Etruscan, Roman then Florentine, this is a hill town with a history, windswept and handsome with streets of medieval architecture.
Volterra is a fine looking and interesting Tuscany destination, not least for its Etruscan and Roman sights. There is a museum filled with valuable Etruscan artefacts, many pieces are in alabaster, mined from nearby quarries. Contemporary artists still work in local alabaster indeed there is a museum dedicated to the material with beautiful works from across the millennia. You can visit the Roman amphitheatre, and in between grassy slopes imagine the cheering audience in 2,000 seats.
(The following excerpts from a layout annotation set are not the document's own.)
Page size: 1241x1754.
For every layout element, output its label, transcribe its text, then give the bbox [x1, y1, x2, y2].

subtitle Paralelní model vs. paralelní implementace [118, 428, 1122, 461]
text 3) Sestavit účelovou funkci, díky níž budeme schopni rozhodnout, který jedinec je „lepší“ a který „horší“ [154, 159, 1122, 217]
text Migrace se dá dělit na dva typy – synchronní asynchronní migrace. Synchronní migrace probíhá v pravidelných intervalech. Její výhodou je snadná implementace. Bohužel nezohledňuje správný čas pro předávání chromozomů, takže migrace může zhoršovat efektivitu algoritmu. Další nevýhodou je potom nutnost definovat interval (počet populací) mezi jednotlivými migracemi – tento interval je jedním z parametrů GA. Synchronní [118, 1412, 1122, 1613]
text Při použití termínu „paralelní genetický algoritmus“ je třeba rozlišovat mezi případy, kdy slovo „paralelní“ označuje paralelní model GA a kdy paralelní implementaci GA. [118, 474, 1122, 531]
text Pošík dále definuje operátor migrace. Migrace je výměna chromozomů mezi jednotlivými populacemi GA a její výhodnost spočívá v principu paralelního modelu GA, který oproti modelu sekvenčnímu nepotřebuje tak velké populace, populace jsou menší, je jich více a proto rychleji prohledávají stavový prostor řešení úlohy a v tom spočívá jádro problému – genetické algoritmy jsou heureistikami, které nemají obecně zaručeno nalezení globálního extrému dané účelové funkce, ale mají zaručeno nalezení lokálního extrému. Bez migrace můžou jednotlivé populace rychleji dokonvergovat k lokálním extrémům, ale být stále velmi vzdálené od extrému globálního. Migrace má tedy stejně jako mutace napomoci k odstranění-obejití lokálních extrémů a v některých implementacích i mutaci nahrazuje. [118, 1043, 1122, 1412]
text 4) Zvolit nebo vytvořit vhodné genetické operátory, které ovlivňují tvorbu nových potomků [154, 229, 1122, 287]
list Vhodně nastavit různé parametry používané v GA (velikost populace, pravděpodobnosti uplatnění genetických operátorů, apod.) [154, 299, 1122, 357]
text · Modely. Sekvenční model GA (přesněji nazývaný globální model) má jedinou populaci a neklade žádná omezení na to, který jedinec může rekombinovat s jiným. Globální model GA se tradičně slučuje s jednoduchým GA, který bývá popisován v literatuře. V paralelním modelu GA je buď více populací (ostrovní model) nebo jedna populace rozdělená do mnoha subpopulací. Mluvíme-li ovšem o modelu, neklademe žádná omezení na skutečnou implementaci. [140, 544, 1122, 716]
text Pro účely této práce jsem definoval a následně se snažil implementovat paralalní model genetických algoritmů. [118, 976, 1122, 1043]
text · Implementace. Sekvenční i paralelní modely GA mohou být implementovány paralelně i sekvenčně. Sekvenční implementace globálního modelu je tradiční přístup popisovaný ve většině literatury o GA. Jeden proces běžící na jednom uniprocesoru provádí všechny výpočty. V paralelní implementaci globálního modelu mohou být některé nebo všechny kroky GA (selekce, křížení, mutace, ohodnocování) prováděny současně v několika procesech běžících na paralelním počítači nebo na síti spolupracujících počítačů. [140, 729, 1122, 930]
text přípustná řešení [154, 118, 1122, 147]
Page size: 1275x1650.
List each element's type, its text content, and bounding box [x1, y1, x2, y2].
The Duomo di Volterra dominates the Piazza San Giovanni, it dates from the 12th century, the same time Castello del Nero was built. Features include many frescos, an extensively long nave, gold gilded ceiling and the typical Tuscan black and white striped interiors. On another side of the piazza is the Torre del Porcellino, or Piglet Tower; look out for a small wild boar, sitting on a high stone shelf. There are many medieval towers in the city, most atop private homes, a personal competition indicating the owner’s prosperity.
High above the city is La Fortezza Medicea, initially built by the Florentine Lorenzo de Medici and many adversaries of the Medici family ended up imprisoned in this fort. It is still a prison, and as part of a rehabilitation scheme they have introduced a restaurant run by inmates, an unusual high security dining experience.